The script that could have been a CI pipeline
Quick disclaimer: This is all high-level nitpicking, i kind of got pissed of, that my colleagues sometimes just refused to learn stuff because it seemed impractical to them, although i thought using something like a CI would be really useful.
Its some random tuesday at 2pm. I get to my workplace (clocking in would be too ambitious of a word, as i only worked 7 hours a week) and keep setting up the database, that could have been a docker container. I just got done writing some basic internal django application to replace spreadsheets to hopefully ease the way into a more automated account management for people that get hired by “outsider departments”.1
Of course this thing needs a database, as all respectable and useful projects do and of course this database can’t just be a docker container deployed to the kubernetes cluster, because then the application itself would have to be a docker container deployed to said cluster as well and my PM did not feel comfortable relying on either kubernetes or me to properly set the containerization up in a way we don’t lose data.
Instead we now have two completely independend Ubuntu images that will probably always stay on 22.04 until the end of time, both running one application that could have been a docker container. Both images have full access to the internal network (so you can log in via ssh). Both images have their entire virtual disk saved on the cluster. Both images can be broken by uninstalling some random package via apt.

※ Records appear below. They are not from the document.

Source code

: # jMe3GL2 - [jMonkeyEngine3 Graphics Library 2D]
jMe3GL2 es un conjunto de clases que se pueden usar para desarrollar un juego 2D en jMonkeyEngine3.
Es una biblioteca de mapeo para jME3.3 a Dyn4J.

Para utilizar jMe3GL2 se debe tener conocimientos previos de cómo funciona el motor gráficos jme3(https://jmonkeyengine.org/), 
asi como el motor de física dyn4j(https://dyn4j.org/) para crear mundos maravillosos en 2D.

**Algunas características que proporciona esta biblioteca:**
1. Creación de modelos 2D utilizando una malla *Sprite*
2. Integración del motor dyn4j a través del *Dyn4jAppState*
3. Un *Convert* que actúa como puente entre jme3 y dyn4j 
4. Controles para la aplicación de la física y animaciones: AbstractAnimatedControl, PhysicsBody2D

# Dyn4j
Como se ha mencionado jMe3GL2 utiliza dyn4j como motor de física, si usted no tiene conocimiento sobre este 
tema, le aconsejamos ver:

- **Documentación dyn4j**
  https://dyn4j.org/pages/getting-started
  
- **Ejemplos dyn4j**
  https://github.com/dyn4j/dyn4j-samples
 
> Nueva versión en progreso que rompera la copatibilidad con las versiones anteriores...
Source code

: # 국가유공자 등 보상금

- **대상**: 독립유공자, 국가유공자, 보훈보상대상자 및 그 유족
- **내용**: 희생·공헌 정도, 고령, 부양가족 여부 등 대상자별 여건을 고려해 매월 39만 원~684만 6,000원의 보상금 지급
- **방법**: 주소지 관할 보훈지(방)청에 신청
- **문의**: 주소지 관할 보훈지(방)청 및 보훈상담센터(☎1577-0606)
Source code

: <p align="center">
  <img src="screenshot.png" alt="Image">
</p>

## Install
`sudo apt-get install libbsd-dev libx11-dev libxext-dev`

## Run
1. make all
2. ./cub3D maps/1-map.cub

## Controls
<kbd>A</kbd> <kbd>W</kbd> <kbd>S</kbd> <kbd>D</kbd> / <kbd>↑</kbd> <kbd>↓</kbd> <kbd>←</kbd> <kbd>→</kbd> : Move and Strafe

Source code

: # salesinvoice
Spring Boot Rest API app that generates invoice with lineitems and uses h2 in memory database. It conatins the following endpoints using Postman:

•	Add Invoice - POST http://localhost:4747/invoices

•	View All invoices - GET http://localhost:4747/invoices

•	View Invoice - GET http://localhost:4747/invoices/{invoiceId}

Its the Friday after the Tuesday, 9am, and the applications container is not accessible from inside the network. Apparently i have uninstalled some very very important package when i installed the drivers to access the Postgres Database. I did not remember any of this, and sadly my actions weren’t locked in something like a Dockerfile where one could check how an issue like this can be resolved in the future. What a shame! But these things happen and are unavoidable!
Its Tuesday again. The application container works and now we have to make sure, that you can only access the prod DB from the application container or the WiFi APs on our floor. I accidentially lock the application out of the DB, because i was too lazy to properly read the Postgres Docs2 just to set up the DB that could have been a container. I fix the issue after 30 minutes (now actually having read the Docs) and almost everything is ready to go! Just one hiccup: We need a version of this application to test new code. Luckily i properly documented the whole setup process before, so that isn’t that big of an issue, besides of course the possibility that one might change a setting or two in testing and didn’t document it for prod. Really makes one think there might be a better way to do this, but at this point i have accepted my fate and just do as i am told, while the Dockerfile i set up for testing on my machine rots into insignificance.
“Can you show me how this works?”
my coworker across the rooms asks me, dissecting the Server one of the recently let go employees set up. It basically was their pet project that somehow turned into critical infra at some point, as the guy managed synthesizing and syncing AD groups into mailing lists and like 10 other things because the IT was and is overloaded with tasks (a tale as old as time).
I go over to my coworkers desk and we both look at the (in my opinion) neatly organized folder structure that sets up this servers software. Its all docker-compose files, put into a folder at the persistent root of the container. To my eyes this all makes sense, just 4 services, all with their own resources, some mounted into the container, some exposing ports to the hosts so that outside software can connect. My coworker however, does not know how to read and interpret those concise definitions, that could have been three pages of documentation, thus this has to go in favor of manually set up system services.
In this moment it made sense to me, why we went the route of setting up three different servers that could have been a docker container earlier: the people i am working with in this moment never really learned how to use docker. To them containerizing and isolating workloads is a flashy concept from big companies, that they could surely never adapt to as they are just the universities IT department.
Utter horror
Another random tuesday. It is between 2 and 4pm, the time i now step down from developing useful software that might not actually be used and start doing tech support for the email team. For some reason the influx of new tickets was very high for an hour at the start of the day and nothing besides that. A LOT of people didn’t get their emails. Apparently the spam filter in prod was misconfigured and a whitespace at the start of a regular expression not escaped, so every Mail subject was matched. This took 3 minutes to notice.
How did it come to this? Apparently, there is no testing process for the spam rules. We do had good and bad subjects that could be used for testing, but both lists were not synchronized between gateways and to test the lists one would have to run them manually, which of course you would never do unless forced into compliance. “It just is like that sometimes”, my coworker says “we tried implementing a process via pulling the lists from git, but its such a pain to go into each server and update them after a change”.
What?
“Why don’t we just test and update in case of success with a CI Pipeline?”. Those seemed to be some dreaded words to him and the other coworker who just entered to use the coffee machine. Apparently, they had some bad experiences with CI pipelines and its a big unknown where all the data goes and comes from and those pipelines also seem to use these pesky docker containers that are uncontrollable.
So now there is a script checking all the regular expressions against all the subjects every two minutes that will roll the rules back on a match. I now successfully wrote the script that could have been a CI pipeline.